- Task prompt -
Every line from the one containing "## Timeline" to the end of the listing below should be transcribed exactly, and no line outside that span should appear.

- Source material -
++++++++++++++++++++
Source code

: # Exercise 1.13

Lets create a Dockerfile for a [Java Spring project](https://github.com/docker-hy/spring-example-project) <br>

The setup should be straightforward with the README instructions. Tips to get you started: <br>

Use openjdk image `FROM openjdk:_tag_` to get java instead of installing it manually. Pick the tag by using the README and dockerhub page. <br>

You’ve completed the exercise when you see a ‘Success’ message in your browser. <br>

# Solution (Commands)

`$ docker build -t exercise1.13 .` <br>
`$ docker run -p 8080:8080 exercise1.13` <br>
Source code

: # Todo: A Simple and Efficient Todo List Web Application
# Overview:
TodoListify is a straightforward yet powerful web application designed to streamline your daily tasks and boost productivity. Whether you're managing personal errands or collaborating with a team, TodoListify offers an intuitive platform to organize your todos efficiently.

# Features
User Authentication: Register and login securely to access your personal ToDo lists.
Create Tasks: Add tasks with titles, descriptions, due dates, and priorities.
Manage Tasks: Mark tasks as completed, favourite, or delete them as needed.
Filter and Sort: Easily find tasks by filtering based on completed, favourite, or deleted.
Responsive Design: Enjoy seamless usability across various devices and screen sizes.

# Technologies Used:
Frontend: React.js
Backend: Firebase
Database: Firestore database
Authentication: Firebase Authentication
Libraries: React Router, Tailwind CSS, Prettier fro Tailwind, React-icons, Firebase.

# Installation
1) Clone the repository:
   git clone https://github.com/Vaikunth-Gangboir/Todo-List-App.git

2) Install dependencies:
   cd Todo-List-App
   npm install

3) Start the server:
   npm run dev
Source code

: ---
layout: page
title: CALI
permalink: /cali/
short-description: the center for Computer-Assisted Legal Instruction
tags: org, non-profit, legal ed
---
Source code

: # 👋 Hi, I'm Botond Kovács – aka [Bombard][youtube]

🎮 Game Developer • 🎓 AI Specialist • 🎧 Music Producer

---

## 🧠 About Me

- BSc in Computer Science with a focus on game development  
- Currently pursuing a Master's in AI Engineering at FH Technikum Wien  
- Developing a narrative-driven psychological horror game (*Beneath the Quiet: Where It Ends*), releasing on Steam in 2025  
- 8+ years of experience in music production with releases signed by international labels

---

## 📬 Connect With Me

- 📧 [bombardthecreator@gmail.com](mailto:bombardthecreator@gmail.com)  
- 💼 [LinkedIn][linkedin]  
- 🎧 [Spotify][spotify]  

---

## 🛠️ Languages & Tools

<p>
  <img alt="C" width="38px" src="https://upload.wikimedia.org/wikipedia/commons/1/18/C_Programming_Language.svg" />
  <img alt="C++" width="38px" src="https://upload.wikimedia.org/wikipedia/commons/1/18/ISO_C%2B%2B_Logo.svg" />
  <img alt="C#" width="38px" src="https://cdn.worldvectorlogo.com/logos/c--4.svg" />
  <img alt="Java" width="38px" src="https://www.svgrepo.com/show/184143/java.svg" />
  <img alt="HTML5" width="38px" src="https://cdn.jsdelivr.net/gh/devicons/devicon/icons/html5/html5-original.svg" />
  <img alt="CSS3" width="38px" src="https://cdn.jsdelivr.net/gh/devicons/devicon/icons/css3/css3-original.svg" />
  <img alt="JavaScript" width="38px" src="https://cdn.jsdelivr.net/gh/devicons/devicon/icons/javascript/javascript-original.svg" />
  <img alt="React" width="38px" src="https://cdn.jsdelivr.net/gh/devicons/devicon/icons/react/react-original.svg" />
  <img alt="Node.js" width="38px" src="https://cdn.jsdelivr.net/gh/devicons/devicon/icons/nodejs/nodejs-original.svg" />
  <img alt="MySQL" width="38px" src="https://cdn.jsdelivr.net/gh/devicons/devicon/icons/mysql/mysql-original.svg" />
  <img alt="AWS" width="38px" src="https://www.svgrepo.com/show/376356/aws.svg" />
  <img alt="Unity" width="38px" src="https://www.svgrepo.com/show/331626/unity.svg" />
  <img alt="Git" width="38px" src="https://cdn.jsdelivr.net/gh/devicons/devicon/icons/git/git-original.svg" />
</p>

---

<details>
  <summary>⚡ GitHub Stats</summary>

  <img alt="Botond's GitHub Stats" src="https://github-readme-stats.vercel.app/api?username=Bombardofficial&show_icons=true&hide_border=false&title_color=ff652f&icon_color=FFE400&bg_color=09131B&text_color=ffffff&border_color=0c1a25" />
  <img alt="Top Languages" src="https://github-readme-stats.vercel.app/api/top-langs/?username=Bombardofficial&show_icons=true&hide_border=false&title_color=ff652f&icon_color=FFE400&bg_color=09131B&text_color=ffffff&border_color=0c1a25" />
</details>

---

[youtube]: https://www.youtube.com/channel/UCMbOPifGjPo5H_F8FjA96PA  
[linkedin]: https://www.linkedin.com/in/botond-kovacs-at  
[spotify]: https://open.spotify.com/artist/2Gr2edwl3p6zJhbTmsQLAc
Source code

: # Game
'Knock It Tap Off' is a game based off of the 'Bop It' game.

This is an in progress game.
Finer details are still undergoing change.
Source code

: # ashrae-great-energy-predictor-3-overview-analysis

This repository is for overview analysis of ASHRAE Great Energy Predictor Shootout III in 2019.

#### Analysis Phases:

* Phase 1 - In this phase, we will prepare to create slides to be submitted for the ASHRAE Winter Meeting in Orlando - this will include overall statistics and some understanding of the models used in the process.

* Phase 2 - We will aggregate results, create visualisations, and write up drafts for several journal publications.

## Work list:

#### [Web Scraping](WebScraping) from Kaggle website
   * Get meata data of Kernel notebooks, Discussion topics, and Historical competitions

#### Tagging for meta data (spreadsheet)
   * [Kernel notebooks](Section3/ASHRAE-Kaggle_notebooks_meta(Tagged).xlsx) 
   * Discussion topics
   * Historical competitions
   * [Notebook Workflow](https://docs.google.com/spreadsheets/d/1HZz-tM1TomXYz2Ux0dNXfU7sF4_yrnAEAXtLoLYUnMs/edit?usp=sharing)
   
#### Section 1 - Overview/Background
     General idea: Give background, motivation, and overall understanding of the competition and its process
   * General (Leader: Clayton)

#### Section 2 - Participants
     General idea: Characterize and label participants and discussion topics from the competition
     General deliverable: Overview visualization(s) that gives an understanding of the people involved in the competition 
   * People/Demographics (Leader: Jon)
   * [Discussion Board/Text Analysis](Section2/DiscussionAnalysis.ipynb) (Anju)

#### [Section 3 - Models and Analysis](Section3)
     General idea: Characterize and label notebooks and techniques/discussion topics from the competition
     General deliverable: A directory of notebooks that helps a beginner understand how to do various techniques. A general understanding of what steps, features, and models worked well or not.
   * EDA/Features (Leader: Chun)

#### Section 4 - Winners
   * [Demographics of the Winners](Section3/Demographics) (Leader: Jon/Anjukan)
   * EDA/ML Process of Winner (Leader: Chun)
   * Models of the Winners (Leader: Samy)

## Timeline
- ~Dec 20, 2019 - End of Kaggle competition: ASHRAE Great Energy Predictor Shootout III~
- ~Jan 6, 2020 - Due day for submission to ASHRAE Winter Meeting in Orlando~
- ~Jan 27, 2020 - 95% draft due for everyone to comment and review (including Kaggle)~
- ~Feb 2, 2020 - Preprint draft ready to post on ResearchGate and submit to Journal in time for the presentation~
++++++++++++++++++++
- Answer section -
## Timeline
- ~Dec 20, 2019 - End of Kaggle competition: ASHRAE Great Energy Predictor Shootout III~
- ~Jan 6, 2020 - Due day for submission to ASHRAE Winter Meeting in Orlando~
- ~Jan 27, 2020 - 95% draft due for everyone to comment and review (including Kaggle)~
- ~Feb 2, 2020 - Preprint draft ready to post on ResearchGate and submit to Journal in time for the presentation~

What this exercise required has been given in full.